(Some records)
** Begin **

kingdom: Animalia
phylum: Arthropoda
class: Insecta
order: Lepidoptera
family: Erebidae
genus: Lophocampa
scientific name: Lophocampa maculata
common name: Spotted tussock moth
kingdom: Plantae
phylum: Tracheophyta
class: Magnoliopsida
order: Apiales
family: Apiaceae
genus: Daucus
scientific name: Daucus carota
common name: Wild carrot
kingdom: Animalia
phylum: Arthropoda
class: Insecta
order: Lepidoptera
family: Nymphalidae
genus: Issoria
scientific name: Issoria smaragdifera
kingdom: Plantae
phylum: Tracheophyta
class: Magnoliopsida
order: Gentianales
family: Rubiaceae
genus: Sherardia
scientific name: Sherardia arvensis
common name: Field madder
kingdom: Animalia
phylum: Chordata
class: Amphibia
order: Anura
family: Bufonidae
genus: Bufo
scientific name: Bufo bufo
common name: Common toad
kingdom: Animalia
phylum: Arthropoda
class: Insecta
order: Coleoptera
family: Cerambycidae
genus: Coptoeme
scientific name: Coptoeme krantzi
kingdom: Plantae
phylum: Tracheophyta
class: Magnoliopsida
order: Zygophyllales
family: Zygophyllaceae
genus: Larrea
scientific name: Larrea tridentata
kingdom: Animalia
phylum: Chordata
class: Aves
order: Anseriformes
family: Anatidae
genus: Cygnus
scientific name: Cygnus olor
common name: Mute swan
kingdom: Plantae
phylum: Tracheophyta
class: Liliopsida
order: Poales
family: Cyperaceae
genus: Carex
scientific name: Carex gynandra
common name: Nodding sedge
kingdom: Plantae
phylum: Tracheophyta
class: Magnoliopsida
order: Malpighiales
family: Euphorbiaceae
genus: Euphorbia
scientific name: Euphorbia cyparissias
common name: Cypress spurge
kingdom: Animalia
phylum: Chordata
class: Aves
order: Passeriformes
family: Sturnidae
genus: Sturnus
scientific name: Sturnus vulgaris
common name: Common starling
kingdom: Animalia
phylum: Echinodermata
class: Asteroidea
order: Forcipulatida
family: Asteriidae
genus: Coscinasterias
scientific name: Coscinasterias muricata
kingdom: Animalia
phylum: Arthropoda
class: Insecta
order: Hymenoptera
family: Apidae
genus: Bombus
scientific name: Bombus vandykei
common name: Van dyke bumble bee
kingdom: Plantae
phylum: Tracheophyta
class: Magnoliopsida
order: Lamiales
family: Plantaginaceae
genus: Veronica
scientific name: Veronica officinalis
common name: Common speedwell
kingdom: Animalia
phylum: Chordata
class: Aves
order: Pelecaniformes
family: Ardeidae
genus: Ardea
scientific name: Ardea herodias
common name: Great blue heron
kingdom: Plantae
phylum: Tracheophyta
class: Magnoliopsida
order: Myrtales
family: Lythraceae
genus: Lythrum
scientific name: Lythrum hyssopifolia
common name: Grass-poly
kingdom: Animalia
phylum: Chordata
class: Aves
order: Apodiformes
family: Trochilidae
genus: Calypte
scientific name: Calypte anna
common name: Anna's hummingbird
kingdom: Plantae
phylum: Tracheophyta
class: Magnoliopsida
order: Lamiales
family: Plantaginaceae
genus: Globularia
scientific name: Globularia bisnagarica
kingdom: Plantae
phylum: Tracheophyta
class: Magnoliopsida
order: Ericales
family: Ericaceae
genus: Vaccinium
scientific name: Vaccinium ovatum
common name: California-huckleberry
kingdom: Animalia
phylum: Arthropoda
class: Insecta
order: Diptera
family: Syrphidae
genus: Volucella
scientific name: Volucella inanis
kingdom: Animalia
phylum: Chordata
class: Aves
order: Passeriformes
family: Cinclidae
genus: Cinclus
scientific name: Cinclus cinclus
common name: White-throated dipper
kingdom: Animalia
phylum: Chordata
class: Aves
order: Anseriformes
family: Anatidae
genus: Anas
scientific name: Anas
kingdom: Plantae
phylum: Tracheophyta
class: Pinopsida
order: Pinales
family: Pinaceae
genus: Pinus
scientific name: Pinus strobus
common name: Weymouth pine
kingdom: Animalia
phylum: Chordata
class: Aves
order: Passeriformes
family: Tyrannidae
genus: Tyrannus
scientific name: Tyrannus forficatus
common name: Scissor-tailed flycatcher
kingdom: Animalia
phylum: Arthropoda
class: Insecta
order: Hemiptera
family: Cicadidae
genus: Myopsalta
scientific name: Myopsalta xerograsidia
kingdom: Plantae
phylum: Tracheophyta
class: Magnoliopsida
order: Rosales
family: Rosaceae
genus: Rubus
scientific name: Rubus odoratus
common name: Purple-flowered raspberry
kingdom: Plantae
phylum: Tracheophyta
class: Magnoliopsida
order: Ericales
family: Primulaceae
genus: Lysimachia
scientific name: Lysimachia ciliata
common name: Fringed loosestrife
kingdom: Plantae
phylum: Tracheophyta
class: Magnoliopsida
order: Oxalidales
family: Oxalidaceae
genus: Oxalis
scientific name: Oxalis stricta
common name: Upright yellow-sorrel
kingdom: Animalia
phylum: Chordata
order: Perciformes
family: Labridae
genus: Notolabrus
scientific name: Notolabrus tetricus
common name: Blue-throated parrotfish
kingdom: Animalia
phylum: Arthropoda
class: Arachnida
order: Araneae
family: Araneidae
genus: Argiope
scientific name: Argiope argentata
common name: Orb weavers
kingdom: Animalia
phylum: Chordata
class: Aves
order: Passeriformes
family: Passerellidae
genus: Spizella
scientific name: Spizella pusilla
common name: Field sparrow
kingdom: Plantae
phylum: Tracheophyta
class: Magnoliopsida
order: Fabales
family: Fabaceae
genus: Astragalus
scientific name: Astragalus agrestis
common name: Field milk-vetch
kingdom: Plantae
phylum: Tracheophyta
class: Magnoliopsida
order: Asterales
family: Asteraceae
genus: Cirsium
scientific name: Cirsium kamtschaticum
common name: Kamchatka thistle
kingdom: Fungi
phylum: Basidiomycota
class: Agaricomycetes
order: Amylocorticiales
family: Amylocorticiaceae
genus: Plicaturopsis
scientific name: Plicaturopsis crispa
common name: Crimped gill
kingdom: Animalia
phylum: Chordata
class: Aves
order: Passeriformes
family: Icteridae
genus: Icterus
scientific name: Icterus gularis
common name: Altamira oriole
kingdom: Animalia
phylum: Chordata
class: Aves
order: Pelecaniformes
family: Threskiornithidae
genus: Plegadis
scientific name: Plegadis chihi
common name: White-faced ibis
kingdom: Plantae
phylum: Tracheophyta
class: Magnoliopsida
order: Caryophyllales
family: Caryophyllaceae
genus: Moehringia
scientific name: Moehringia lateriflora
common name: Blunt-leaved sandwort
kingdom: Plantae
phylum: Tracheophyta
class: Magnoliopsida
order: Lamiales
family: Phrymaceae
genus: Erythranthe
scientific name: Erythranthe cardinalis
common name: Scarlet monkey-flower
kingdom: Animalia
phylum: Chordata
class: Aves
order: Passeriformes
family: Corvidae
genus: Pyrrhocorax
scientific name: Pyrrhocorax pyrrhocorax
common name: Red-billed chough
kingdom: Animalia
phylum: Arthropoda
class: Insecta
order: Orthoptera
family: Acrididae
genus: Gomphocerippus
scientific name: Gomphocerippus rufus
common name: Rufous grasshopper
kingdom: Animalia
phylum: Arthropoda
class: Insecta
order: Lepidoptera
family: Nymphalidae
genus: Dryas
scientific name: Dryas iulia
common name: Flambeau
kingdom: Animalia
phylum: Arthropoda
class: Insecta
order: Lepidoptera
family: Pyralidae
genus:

** End **

#### [Problem to work on]
Recast the stretch of data from the line containing "order: Coleoptera" through the line containing "genus: Carex" as a JSON list of strings, one string per line, with blank lines left out.

#### [Written answer]
[
  "order: Coleoptera",
  "family: Cerambycidae",
  "genus: Coptoeme",
  "scientific name: Coptoeme krantzi",
  "kingdom: Plantae",
  "phylum: Tracheophyta",
  "class: Magnoliopsida",
  "order: Zygophyllales",
  "family: Zygophyllaceae",
  "genus: Larrea",
  "scientific name: Larrea tridentata",
  "kingdom: Animalia",
  "phylum: Chordata",
  "class: Aves",
  "order: Anseriformes",
  "family: Anatidae",
  "genus: Cygnus",
  "scientific name: Cygnus olor",
  "common name: Mute swan",
  "kingdom: Plantae",
  "phylum: Tracheophyta",
  "class: Liliopsida",
  "order: Poales",
  "family: Cyperaceae",
  "genus: Carex"
]